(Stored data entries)
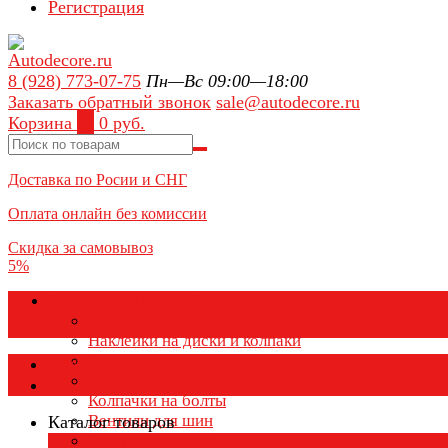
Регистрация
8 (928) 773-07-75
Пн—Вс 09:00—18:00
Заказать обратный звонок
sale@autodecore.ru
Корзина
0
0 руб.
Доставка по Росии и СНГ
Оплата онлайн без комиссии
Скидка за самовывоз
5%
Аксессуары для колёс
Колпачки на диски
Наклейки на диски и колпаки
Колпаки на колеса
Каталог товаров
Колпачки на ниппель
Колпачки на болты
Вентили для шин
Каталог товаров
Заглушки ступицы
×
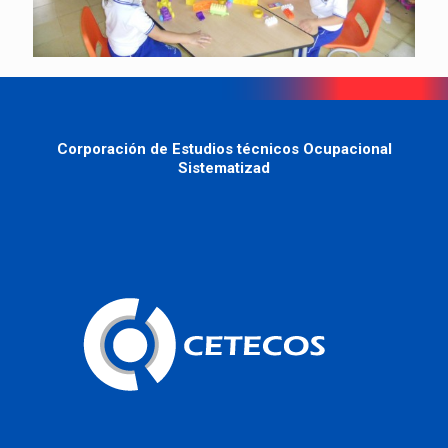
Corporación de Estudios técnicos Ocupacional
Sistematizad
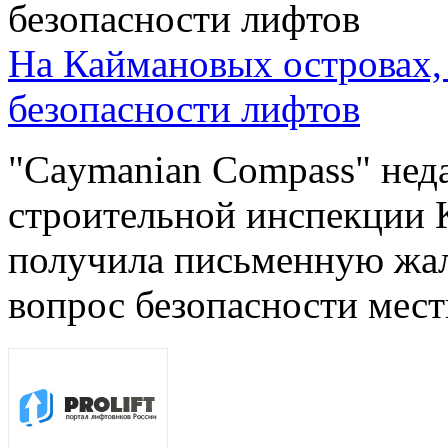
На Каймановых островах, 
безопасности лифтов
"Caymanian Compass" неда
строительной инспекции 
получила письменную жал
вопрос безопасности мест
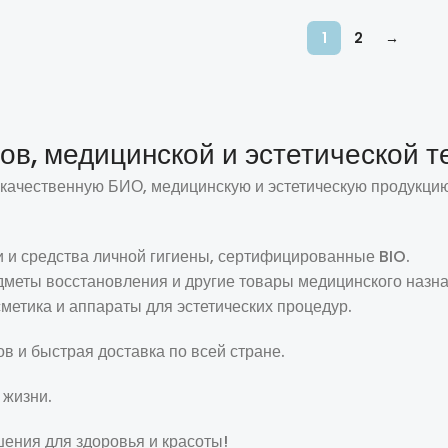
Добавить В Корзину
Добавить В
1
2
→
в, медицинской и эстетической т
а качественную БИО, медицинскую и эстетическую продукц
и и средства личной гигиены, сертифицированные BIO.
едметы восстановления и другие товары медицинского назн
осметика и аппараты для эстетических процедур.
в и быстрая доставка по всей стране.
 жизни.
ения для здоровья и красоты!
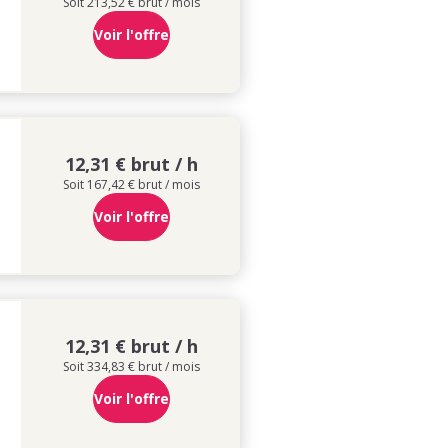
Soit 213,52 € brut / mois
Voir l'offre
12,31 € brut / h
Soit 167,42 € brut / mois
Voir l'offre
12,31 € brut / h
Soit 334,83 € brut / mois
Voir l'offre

**Action item:** Report every line above that contains the string "Soit", copying each one in full.

**Response box:**
Soit 213,52 € brut / mois
Soit 167,42 € brut / mois
Soit 334,83 € brut / mois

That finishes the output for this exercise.